Kadın
Laikliğin kabulü ile çağdaş Türkiye Cumhuriyeti demokratik görgü ve davranışı daha ileri bir adım atmış; demokratik davranışı evlerin içine kadar sokmuştur. Kadınlara eşitlik tanımakla, yalnız kısmen kafesler, kapalı kapılar ardında saklı büyük bir insan gücünü iş hayatına kazandırmış, aynı zaman da, geleceğimiz olan çocukların, karşılıklı sevgi, saygı, gelenek ve göreneklerle kız erkek eşit şartlarda düşünce, tartışma ve muhakeme özgürlüğü ile hareket etme alt yapısı sağlanmıştır.
Yasal düzenlemeler, Ulusal Mevzuatlar kapsamında Anayasamızın 10., 90.,41., ve 66. Maddelerinde farklı tarihlerinde yapılan değişiklerle kadının konumu güçlendirilmiştir. Temel hak ve özgürlüklerle ilişkili konularda ulusal kanunların aynı konuda farklı hükümleri karşısında milletler arası anlaşma hükümleri esas alınacak şekilde düzenlemeler yapılmıştır.
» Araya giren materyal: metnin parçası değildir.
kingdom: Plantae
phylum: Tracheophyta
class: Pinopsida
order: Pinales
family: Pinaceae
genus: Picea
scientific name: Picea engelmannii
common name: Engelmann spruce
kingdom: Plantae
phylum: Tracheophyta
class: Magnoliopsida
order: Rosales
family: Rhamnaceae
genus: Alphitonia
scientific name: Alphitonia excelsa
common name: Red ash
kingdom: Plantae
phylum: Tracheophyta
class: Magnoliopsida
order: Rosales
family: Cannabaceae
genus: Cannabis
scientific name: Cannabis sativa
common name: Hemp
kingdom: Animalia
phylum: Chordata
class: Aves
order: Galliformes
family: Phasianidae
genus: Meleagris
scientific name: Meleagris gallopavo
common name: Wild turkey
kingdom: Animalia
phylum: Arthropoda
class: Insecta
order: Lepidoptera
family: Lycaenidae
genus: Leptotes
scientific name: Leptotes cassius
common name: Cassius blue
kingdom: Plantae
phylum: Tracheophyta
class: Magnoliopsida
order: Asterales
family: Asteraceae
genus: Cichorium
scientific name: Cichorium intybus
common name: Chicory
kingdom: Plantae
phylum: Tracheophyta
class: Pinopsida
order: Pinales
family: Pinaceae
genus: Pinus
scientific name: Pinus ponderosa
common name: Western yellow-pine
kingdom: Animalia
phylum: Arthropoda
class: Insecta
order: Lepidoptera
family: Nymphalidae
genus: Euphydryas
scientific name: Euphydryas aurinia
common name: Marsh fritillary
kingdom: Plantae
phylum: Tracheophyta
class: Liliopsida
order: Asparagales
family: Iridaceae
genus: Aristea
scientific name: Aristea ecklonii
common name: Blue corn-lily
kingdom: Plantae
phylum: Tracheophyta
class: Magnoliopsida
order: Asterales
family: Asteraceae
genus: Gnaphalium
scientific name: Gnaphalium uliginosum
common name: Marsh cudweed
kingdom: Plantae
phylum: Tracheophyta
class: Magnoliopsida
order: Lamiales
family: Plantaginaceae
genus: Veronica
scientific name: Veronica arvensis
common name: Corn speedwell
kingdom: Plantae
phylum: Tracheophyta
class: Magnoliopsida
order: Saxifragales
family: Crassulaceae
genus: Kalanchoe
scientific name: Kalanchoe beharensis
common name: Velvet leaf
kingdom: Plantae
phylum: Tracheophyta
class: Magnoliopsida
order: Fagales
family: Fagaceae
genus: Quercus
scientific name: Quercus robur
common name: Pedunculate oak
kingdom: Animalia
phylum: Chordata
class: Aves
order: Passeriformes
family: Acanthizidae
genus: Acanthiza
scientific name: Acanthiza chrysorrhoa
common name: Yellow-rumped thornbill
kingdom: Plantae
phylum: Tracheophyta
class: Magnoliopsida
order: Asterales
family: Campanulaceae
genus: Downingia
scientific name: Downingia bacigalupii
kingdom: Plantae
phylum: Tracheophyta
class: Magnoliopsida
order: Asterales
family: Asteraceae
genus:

CEDAW ve İstanbul Sözleşmesi üstün konuma getirilmiştir. Fakat 21. yüzyılda ülkemizde, kadına şiddet, kadın cinayetleri her gün konuştuğumuz sorunların başında gelmektedir. Ekonomide işler ters gittiğinde bundan en fazla etkilenenler kadın ve gençler olmaktadır. Camdan tavan hala her konuda kendini hissettirmektedir. Yolsuzluğun, liyakatsizliğin, yalanın ve dolanın sıradanlaştığı, kavramların içinin boşaltıldığı, kitlelerin kuru ekmeğe muhtaç duruma düşürüldüğü ülkemizde, pandemi sonrası durum çok daha sıkıntılı bir hal almıştır. OAP Geliştirme Güçlü Toplumsal Yapı masamızda Kadın ile ilgili stratejik ve çözüm odaklı çalışmalar yapmak öncelikli hedeflerimizdendir.